Locke's individualism is clarified by exploring his attitude toward work and property. C.B. Macpherson, one of Locke's most influential recent expositors, is correct to stress that Locke favored the accumulation of property. Although a possessive individualist, Locke did not favor unlimited accumulation, however, as Macpherson asserts. Neither did he believe that the poor are irrational. Another important author on Locke, John Dunn, rightly emphasizes Locke's use of the notion of a “calling.” He interprets it in an overly theological way which ignores Locke's secularization of the idea.
Critics of Macpherson have claimed that he ignores Locke's limits to property accumulation. Locke himself withdraws most of these once money has been introduced into an economy. Furthermore, Locke believed that, although natural law was still in effect once society had been instituted, people might voluntarily surrender some of their natural rights in order to promote their prosperity.
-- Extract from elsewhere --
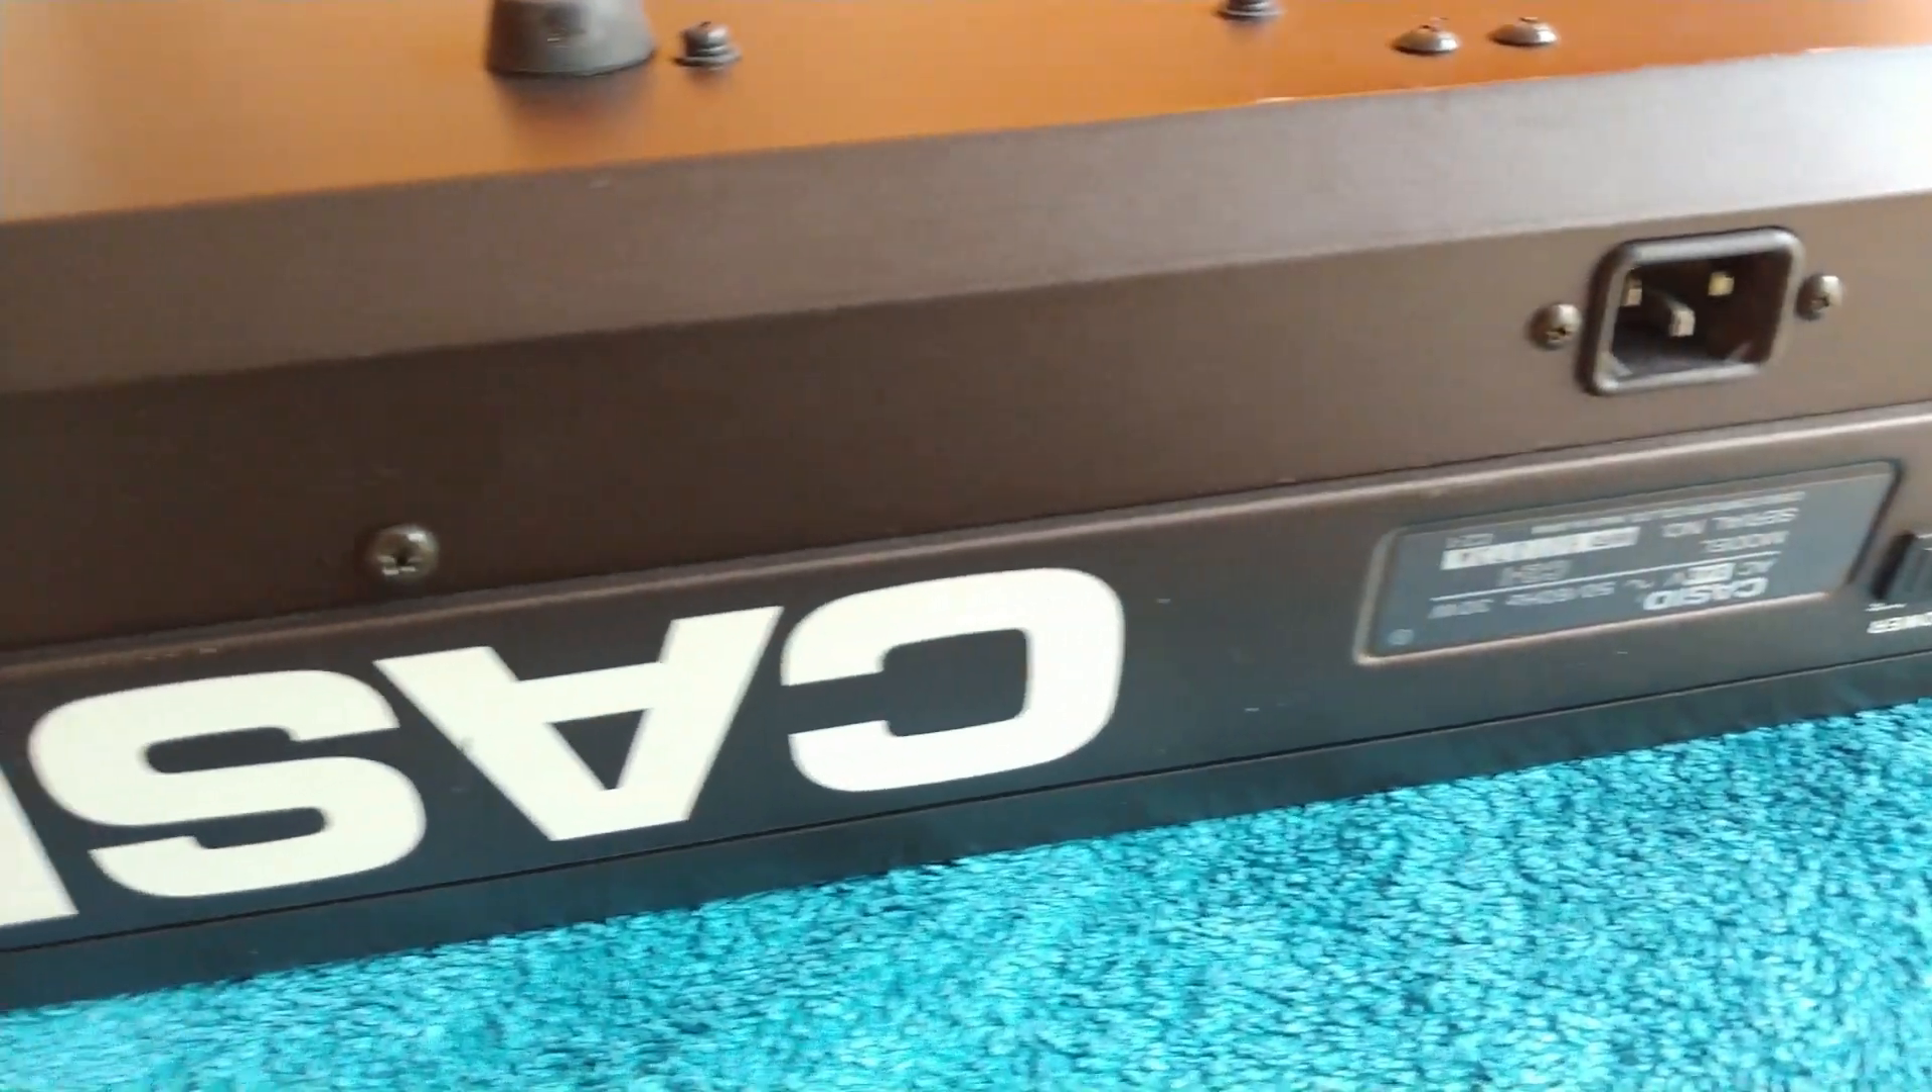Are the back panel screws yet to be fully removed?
Yes.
Thus Macpherson is correct to point out that Locke favored accumulation. He did not believe in unlimited accumulation and in fact condemns it in his writings on education. Macpherson's claim that Locke thought the poor were necessarily irrational is also incorrect. Macpherson tends to dismiss Lock's views on religion, regarding them as having been advanced for the purpose of keeping the poor in check. In point of fact Locke devoted extensive time to his religious works and took them seriously.
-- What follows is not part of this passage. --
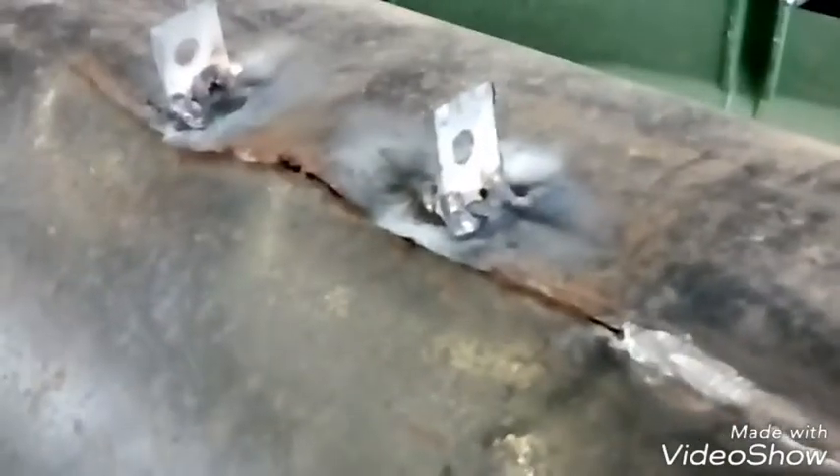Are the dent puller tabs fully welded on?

John Dunn has strongly emphasized Locke's use of “calling,” According to this idea, people had a particular vocation to pursue their economic tasts as a means of advancing their salvation. Dunn tends to ignore the development of a “calling” among the Puritans and understands it in a very strict theological Way. Many of the Puritans themselves secularized the concept of “calling,” placing emphasis on the occupation being pursued more than the mental state of the laborer following the calling. Locke changed this idea even further. He tended to stress worldly success to a great extent, and relegated religion to the realm of a “general calling.” That is to say, Locke tended to distinguish sharply between religious and secular matters. In his concern with both, he can be seen as a transitional figure.